___ Data extract ___

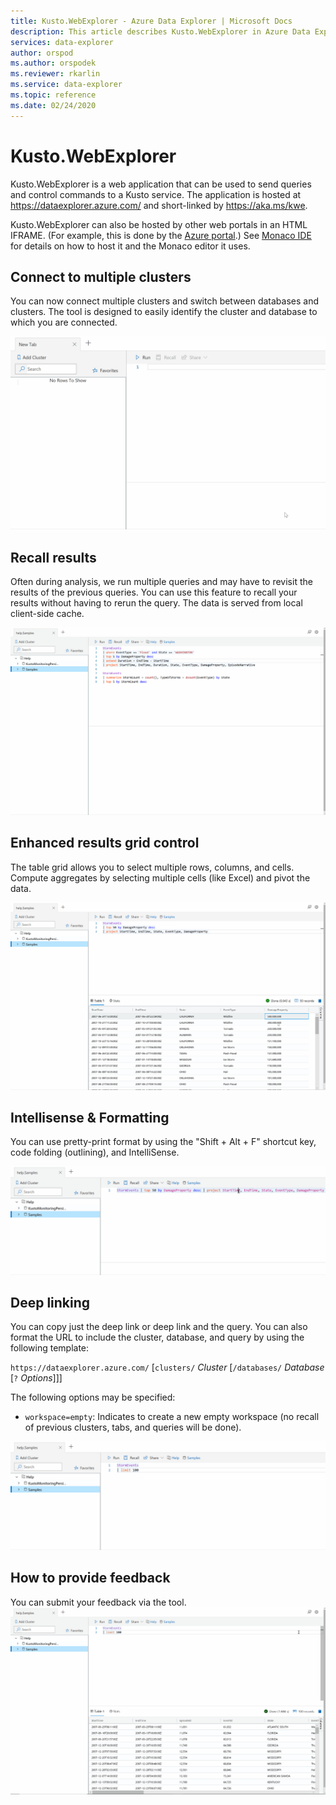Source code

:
 ```yaml
---
title: Kusto.WebExplorer - Azure Data Explorer | Microsoft Docs
description: This article describes Kusto.WebExplorer in Azure Data Explorer.
services: data-explorer
author: orspod
ms.author: orspodek
ms.reviewer: rkarlin
ms.service: data-explorer
ms.topic: reference
ms.date: 02/24/2020
---
```

# Kusto.WebExplorer

Kusto.WebExplorer is a web application that can be used to send queries
and control commands to a Kusto service. The application is hosted at
https://dataexplorer.azure.com/ and short-linked by https://aka.ms/kwe.



Kusto.WebExplorer can also be hosted by other web portals in an HTML IFRAME.
(For example, this is done by the [Azure portal](https://portal.azure.com).)
See [Monaco IDE](../api/monaco/monaco-kusto.md) for details on how to host it
and the Monaco editor it uses.

## Connect to multiple clusters

You can now connect multiple clusters and switch between databases and clusters.
The tool is designed to easily identify the cluster and database to which you are connected.

![Animated GIF. When Add Cluster is clicked in Azure Data Explorer and a cluster name is entered in a dialog box, the cluster appears in the left pane.](./Images/KustoTools-WebExplorer/AddingCluster.gif "AddingCluster")

## Recall results

Often during analysis, we run multiple queries and may have to revisit the
results of the previous queries. You can use this feature to recall your results
without having to rerun the query. The data is served from local client-side cache.

![Animated GIF. After two Azure Data Explorer queries run, the mouse moves to the first query and Recall is clicked. The initial results appear again.](./Images/KustoTools-WebExplorer/RecallResults.gif "RecallResults")

## Enhanced results grid control

The table grid allows you to select multiple rows, columns, and cells. Compute
aggregates by selecting multiple cells (like Excel) and pivot the data.

![Animated GIF. After Pivot Mode is turned on in Azure Data Explorer and columns are dragged to pivot table target areas, the summarized data appears.](./Images/KustoTools-WebExplorer/EnhancedGrid.gif "EnhancedGrid")

## Intellisense & Formatting

You can use pretty-print format by using the "Shift + Alt + F" shortcut key, code
folding (outlining), and IntelliSense.

![Animated GIF showing an Azure Data Explorer query. After the query is expanded, it changes format, appearing on one line, with pink column names.](./Images/KustoTools-WebExplorer/Formating.gif "Formating")

## Deep linking

You can copy just the deep link or deep link and the query. You can also format
the URL to include the cluster, database, and query by using the following template:

`https://dataexplorer.azure.com/` [`clusters/` *Cluster* [`/databases/` *Database* [`?` *Options*]]]

The following options may be specified:

* `workspace=empty`: Indicates to create a new empty workspace (no recall of
  previous clusters, tabs, and queries will be done).



![Animated GIF. The Azure Data Explorer Share menu opens. The Query link to clipboard item becomes visible, as does the Text and link to clipboard item.](./Images/KustoTools-WebExplorer/DeepLink.gif "DeepLink")

## How to provide feedback

You can submit your feedback via the tool.
![Animated GIF showing Azure Data Explorer. When the Feedback icon is clicked, the Send us feedback dialog box opens.](./Images/KustoTools-WebExplorer/Feedback.gif "Feedback")
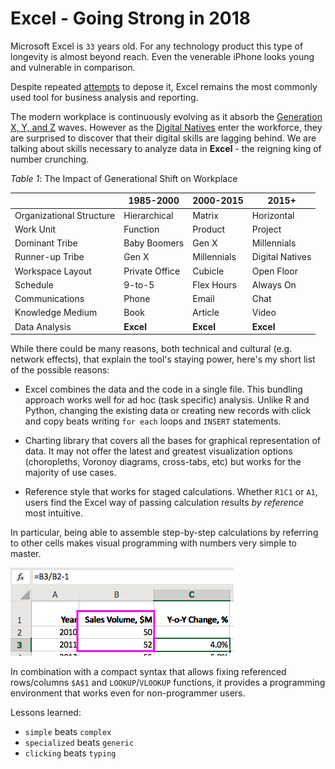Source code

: # Excel - Going Strong in 2018

Microsoft Excel is `33` years old. For any technology product this type of longevity is almost beyond reach. Even the venerable iPhone looks young and vulnerable in comparison.

Despite repeated [attempts](https://www.wsj.com/articles/stop-using-excel-finance-chiefs-tell-staffs-1511346601) to depose it, Excel remains the most commonly used tool for business analysis and reporting.

The modern workplace is continuously evolving as it absorb the [Generation X, Y, and Z](https://hbr.org/2017/08/a-survey-of-19-countries-shows-how-generations-x-y-and-z-are-and-arent-different) waves. However as the [Digital Natives](https://cyber.harvard.edu/research/youthandmedia/digitalnatives) enter the workforce, they are surprised to discover that their digital skills are lagging behind. We are talking about skills necessary to analyze data in **Excel** - the reigning king of number crunching.

*Table 1*: The Impact of Generational Shift on Workplace

| | 1985-2000 | 2000-2015 | 2015+ |
|---|---|---|---|
| Organizational Structure | Hierarchical | Matrix | Horizontal |
| Work Unit | Function | Product | Project |
| Dominant Tribe | Baby Boomers | Gen X | Millennials |
| Runner-up Tribe | Gen X | Millennials | Digital Natives |
| Workspace Layout | Private Office | Cubicle | Open Floor |
| Schedule | 9-to-5 | Flex Hours | Always On |
| Communications | Phone | Email | Chat |
| Knowledge Medium | Book | Article | Video |
| Data Analysis | **Excel** | **Excel** | **Excel** |

While there could be many reasons, both technical and cultural (e.g. network effects), that explain the tool's staying power, here's my short list of the possible reasons:

* Excel combines the data and the code in a single file. This bundling approach works well for ad hoc (task specific) analysis. Unlike R and Python, changing the existing data or creating new records with click and copy beats writing `for each` loops and `INSERT` statements.

* Charting library that covers all the bases for graphical representation of data. It may not offer the latest and greatest visualization options (choropleths, Voronoy diagrams, cross-tabs, etc) but works for the majority of use cases.

* Reference style that works for staged calculations. Whether `R1C1` or `A1`, users find the Excel way of passing calculation results _by reference_ most intuitive.

In particular, being able to assemble step-by-step calculations by referring to other cells makes visual programming with numbers very simple to master.

![](./images/excel-ref-1.png)

In combination with a compact syntax that allows fixing referenced rows/columns `$A$1` and `LOOKUP`/`VLOOKUP` functions, it provides a  programming environment that works even for non-programmer users.

Lessons learned:

* `simple` beats `complex`
* `specialized` beats `generic`
* `clicking` beats `typing`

___

Aim of the exercise: An exact copy of every line from the one containing "In particular, being" through the last line of the entries is required; please add nothing.

Problem solution:
In particular, being able to assemble step-by-step calculations by referring to other cells makes visual programming with numbers very simple to master.

![](./images/excel-ref-1.png)

In combination with a compact syntax that allows fixing referenced rows/columns `$A$1` and `LOOKUP`/`VLOOKUP` functions, it provides a  programming environment that works even for non-programmer users.

Lessons learned:

* `simple` beats `complex`
* `specialized` beats `generic`
* `clicking` beats `typing`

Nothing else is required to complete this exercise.